Печаль «Вишневого сада» никак не может быть связана с легкомысленными «страданиями» Гаевых и Раневских. Стоит только хоть на минуту отождествить лирическое начало пьесы — образ «вишневого сада» — с этими водевильными фигурами, стоит только посчитать Гаева и Раневскую какими-то «представителями» умирающей поэзии и красоты, как придется принимать всерьез и все их переживания и все их слезы. И тогда произойдет то, чего так боялся Чехов: «Вишневый сад» перестанет быть лирической комедией, «местами даже фарсом», а превратится в «тяжелую драму», в которой обилие слез будет не только характеризовать «настроение лиц», но и вызывать унылое настроение у зрителя. И зритель, особенно современный, советский зритель, будет испытывать крайне неловкое чувство: ему придется всерьез «переживать» страдания людей, которые сами не способны ни на какое серьезное переживание. Чехов предстанет в странном виде. Как будто он был способен страдать «страданиями» никчемных, «призрачных» людей!

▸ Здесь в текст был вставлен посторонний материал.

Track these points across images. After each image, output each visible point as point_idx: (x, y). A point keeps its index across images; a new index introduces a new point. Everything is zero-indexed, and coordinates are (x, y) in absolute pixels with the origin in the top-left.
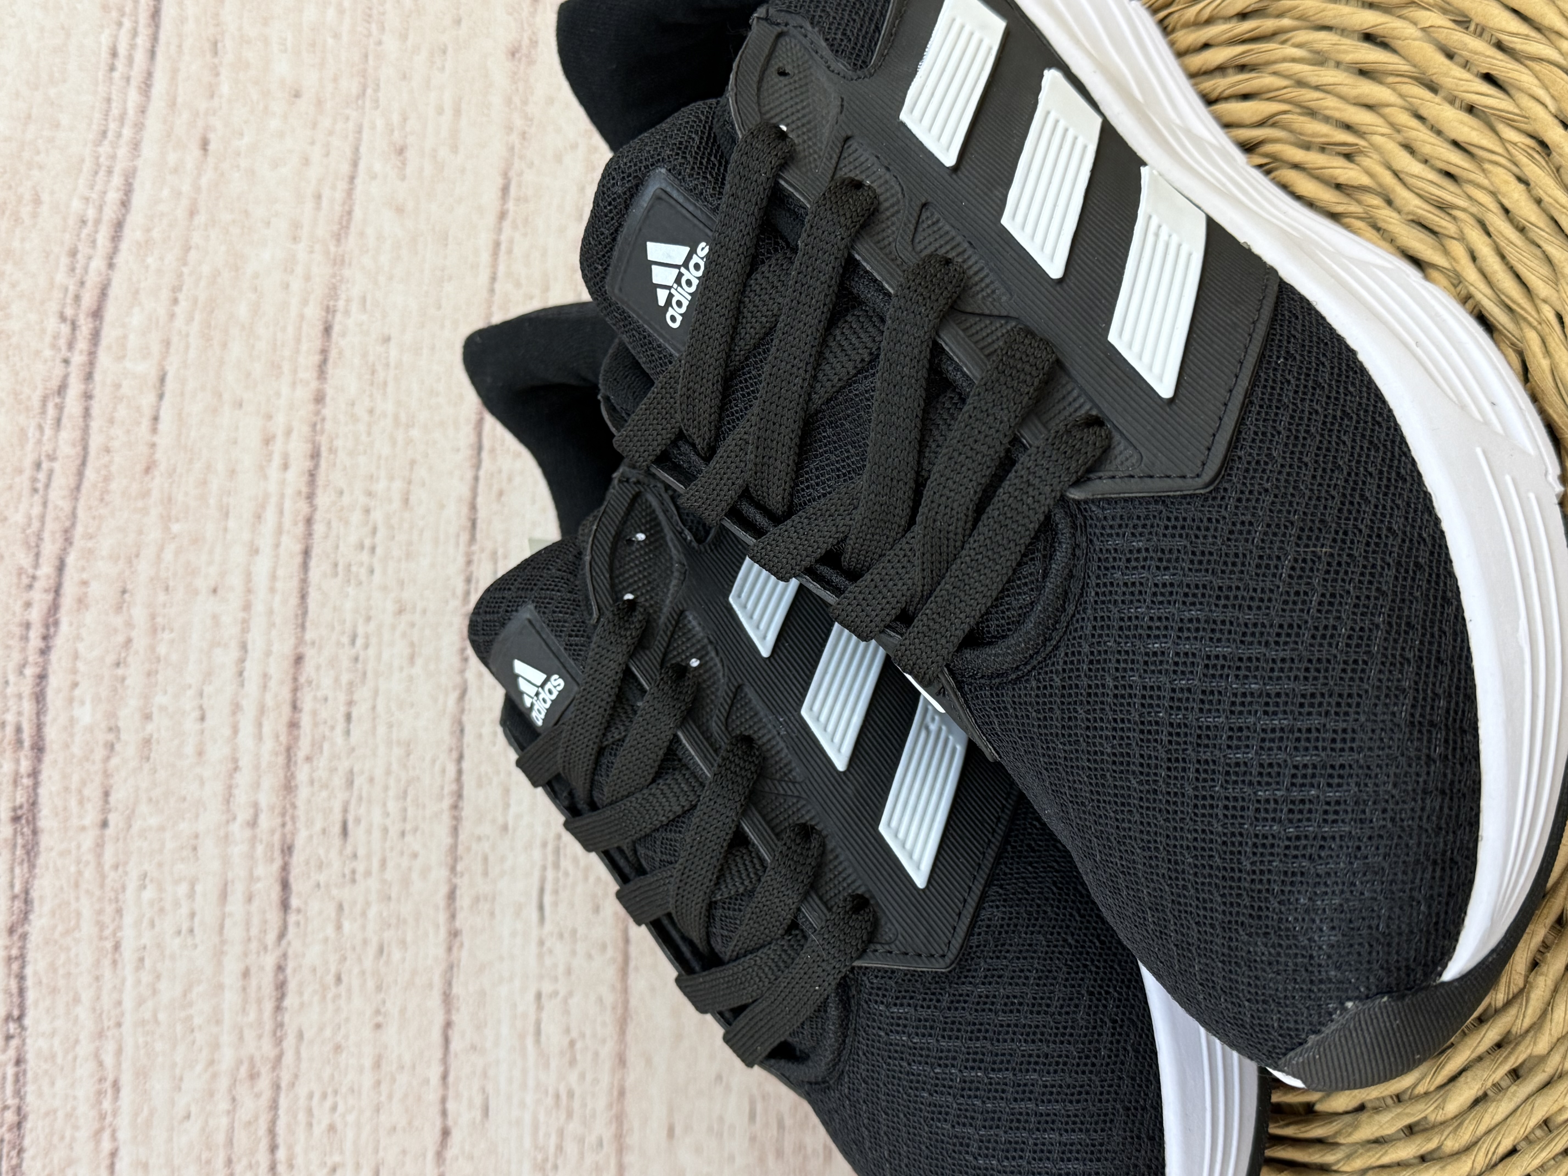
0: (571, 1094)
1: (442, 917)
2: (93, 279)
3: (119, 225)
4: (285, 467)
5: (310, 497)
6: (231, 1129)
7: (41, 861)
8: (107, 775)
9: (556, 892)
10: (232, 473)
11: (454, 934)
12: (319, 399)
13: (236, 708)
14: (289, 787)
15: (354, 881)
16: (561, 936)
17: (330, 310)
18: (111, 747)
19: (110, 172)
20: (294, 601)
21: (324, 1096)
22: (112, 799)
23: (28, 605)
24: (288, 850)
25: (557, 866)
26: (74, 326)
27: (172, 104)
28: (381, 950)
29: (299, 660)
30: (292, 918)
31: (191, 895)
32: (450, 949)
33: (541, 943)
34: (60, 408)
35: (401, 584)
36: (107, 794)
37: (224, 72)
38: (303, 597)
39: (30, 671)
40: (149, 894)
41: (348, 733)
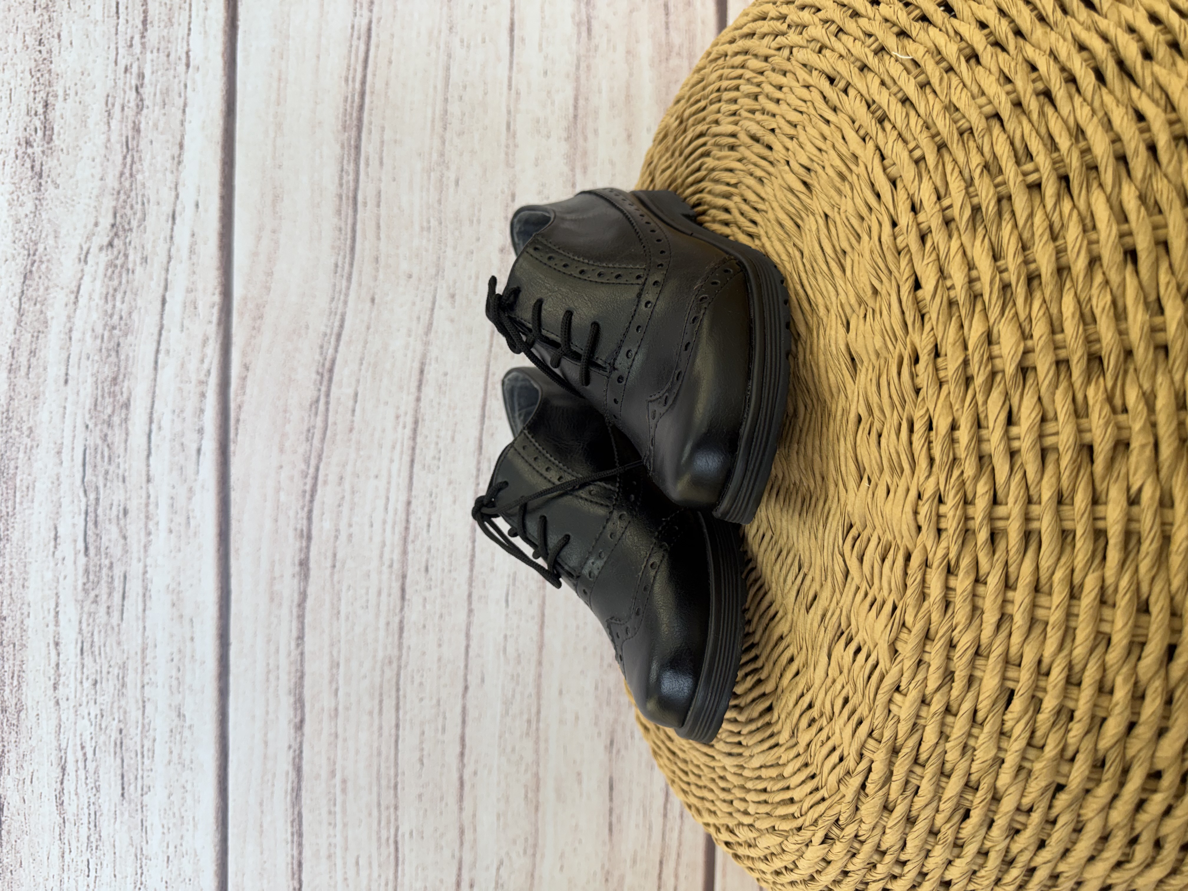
0: (518, 675)
1: (466, 604)
2: (329, 357)
3: (339, 336)
4: (404, 427)
5: (414, 438)
6: (382, 682)
7: (311, 580)
8: (335, 547)
9: (514, 595)
10: (384, 431)
11: (470, 611)
12: (418, 399)
13: (384, 522)
14: (405, 552)
15: (430, 588)
16: (515, 612)
17: (423, 364)
18: (336, 537)
19: (336, 314)
20: (407, 480)
21: (418, 671)
22: (338, 557)
23: (305, 484)
24: (404, 577)
25: (514, 584)
26: (322, 376)
27: (360, 285)
28: (441, 616)
29: (409, 503)
30: (406, 603)
31: (367, 593)
32: (469, 616)
33: (507, 615)
34: (317, 408)
35: (451, 473)
36: (335, 555)
37: (381, 270)
38: (411, 478)
39: (306, 509)
40: (351, 592)
41: (428, 531)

В пьесе есть только один образ, который не противоречит красоте вишневого сада, а мог бы гармонически слиться с нею. Это Аня. Но Аня — образ весны, образ будущего. Она прощается со всей старой жизнью. Эта младшая сестра Ольги, Маши и Ирины отличается от них тем, что она нашла свою «Москву», так же как нашла свою «Москву» Надя, героиня рассказа «Невеста» — последнего рассказа Антона Павловича.
Образ Ани может быть до конца понят только при сопоставлении с образом Нади. Рассказ «Невеста» написан в том же 1903 году, что и «Вишневый сад»; по своей теме и мотивам он отчасти является вариантом «Вишневого сада». Та пара, которую мы встречаем в «Вишневом саде»: Аня и Петя Трофимов, соответствует паре, встречаемой нами в «Невесте»: Надя и Саша. Между Надей и Сашей — те же отношения, что и между Аней и Петей. «Вечный студент», просидевший чуть ли не пятнадцать лет в своем училище живописи, чудак и неудачник, Саша является лишь временной, «проходной» фигурой в жизни Нади. Он помог ей понять самое себя, под его влиянием Надя порвала с обывателем-женихом, ушла из-под самого венца, убежала в столицу от семьи, от с (ратной духоты пошлости, от ничтожного «счастья» — к борьбе за прекрасное будущее. А потом, когда она уже окунулась в эту борьбу, в настоящую жизнь, Саша представился ей по-прежнему милым, честным, чистым, но уже далеко не таким умным и передовым, каким казался ей раньше. После того как они долго не виделись друг с другом, Саша показался ей «серым, провинциальным», а потом и все «знакомство с Сашей представлялось ей милым, но далеким, далеким прошлым!». Таким же покажется и Ане ее знакомство с Петей.